‘Shared ownership’ is not on the table: Yale Chief

Yale First Nation Chief Robert Hope says he’s willing to talk with Sto:lo leaders to ease their concerns over the treaty that will effectively give the small band control over the lucrative Fraser Canyon fishery.

Yale First Nation Chief Robert Hope says he’s willing to talk with Sto:lo leaders to ease their concerns over the treaty that will effectively give the small band control over the lucrative Fraser Canyon fishery.

Hope said the Yale people are willing to talk about an agreement to work out access to fishing sites in the canyon claimed by some Sto:lo families, but would not consider a “shared territory” agreement as suggested by Sto:lo Nation leader Joe Hall.

“We don’t own the river, but we do own the land,” Hope said in a telephone interview Friday.

And as owners of the land, he explained, the Yale people must manage it to ensure its highest and best use.

“The way I see it, this is the very reason we entered the treaty process, to govern our land,” he said.

So, access is on the table, but shared ownership is not.

However, Sto:lo leaders say they have ample evidence to back up their claim to the land, but federal and provincial negotiators have ignored it to date.

Further, the Sto:lo claim the proposed treaty violates the B.C. treaty process and the completion of “shared territory agreements” before final settlements are signed because at that point they become constitutionally protected.

Hall also suggested in an earlier interview that it is “morally” wrong for federal and provincial negotiators to give control over the canyon and other sites sacred to 10,000 Sto:lo to the 150 members of the Yale First Nation.

Hall predicted “violence and bloodshed” during the fishing season, if no solution to the dispute is found, and that the Sto:lo would “never” accept any third-party’s control over culturally significant areas, like cemeteries and Transformer sites.

“It’s not a fight with the Yale, it’s a fight with the government,” Hall said in an interview Monday, after taking the Sto:lo case to B.C. Aboriginal Relations Minister Mary Polak.

“They’re trying to do through the back door what they couldn’t do through the front door,” he said.

The issue is not an “over-lapping” land claim, he added, but “a Sto:lo village that’s attempting to get a treaty” that gives it the ability to determine access to an area that he said “belongs to all Sto:lo.”

But Chief Hope adamantly denies the Yale people have any links to the Sto:lo, with their own distinct language and cultural practices. The Yale band was “lumped” into the Sto:lo tribe by English government officials as a matter of convenience, he says.

Hope also said Yale beach was not included in treaty talks, for the express purpose of giving the Sto:lo – and any others – access to the river.

“We purposely did not negotiate for (Yale beach), so the Sto:lo could still come up and exercise their right to fish, the right they say they have,” he said.

The federal fisheries department continues to issue licences to the Sto:lo to fish in the canyon area, he added, and “will not stop doing that, regardless of the treaty.”

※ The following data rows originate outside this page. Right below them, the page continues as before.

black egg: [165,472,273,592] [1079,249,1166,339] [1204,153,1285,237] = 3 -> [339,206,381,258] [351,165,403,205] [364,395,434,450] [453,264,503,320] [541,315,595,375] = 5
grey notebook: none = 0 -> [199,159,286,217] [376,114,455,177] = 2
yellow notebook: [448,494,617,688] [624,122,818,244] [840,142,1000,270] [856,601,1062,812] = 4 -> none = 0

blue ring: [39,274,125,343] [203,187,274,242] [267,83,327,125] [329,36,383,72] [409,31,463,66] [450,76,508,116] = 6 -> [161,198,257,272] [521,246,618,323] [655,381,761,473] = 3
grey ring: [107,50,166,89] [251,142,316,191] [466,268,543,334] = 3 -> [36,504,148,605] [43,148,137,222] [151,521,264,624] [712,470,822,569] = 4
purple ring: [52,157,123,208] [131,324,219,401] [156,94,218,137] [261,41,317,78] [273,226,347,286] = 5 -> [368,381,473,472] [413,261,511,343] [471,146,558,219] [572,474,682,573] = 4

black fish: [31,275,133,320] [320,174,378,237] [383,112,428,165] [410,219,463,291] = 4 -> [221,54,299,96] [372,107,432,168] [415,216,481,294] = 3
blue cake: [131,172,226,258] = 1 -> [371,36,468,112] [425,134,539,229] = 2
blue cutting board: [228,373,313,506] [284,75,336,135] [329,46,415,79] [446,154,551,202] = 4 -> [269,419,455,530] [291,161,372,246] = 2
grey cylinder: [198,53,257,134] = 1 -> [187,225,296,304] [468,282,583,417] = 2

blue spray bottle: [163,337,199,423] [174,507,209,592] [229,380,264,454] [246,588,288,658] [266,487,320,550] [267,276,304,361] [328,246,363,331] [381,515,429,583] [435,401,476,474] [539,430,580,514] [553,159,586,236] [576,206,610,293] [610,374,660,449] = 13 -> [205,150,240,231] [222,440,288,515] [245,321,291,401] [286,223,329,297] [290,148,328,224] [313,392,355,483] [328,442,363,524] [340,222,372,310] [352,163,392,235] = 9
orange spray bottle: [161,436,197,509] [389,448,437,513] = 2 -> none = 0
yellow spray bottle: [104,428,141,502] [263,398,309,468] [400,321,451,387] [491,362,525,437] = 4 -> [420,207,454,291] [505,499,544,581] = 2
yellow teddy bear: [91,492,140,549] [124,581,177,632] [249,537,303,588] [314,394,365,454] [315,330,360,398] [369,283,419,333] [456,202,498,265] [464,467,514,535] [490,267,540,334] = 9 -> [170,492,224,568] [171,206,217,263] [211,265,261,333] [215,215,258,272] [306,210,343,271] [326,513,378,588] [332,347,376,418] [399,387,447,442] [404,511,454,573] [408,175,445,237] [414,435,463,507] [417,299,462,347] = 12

But on the land, Chief Hope said the Yale intend to manage access to protect it from careless campers, and to ensure the safety of his people – and others camping in the area.

“We want to make it totally clear the Yale territory will not be a haven for bad people like thieves and drug dealers, because where there’s fish in the summertime, there’s money, and where there’s money there’s alcohol and drugs,” he said.

“You have to be able to feel safe,” he added. “You have to be able to trust the people in the next camp.”

Hope said he was disappointed by Sto:lo leaders’ talk of violence because it could send the wrong message that they condone such acts.

“They’re a desperate people, and desperate people say desperate things,” he said. “What I’m concerned about is what they may do, the violent things their leaders have mentioned.”

He also said he believes it is “silly” for Sto:lo leaders to be “using the grassroots people’s money to challenge the treaty. They could use it for a better purpose.”

After all, he said, Yale claims have been proven by 17 years of treaty negotiations with the federal and provincial governments.

Hope said he is “agreeable” to talk again with Sto:lo leaders, but felt his “best option” might be to talk to individual Sto:lo about their concerns.

“The Yale First Nation and myself, we’re agreeable to talk to Sto:lo leaders again, if not we’ll talk to grassroots people,” he said. “All they want to do is fish and look after the fish in the traditional manner.”

The treaty is expected to be approved by B.C. MLAs in a vote this week. If approved, it goes to the federal government for final approval.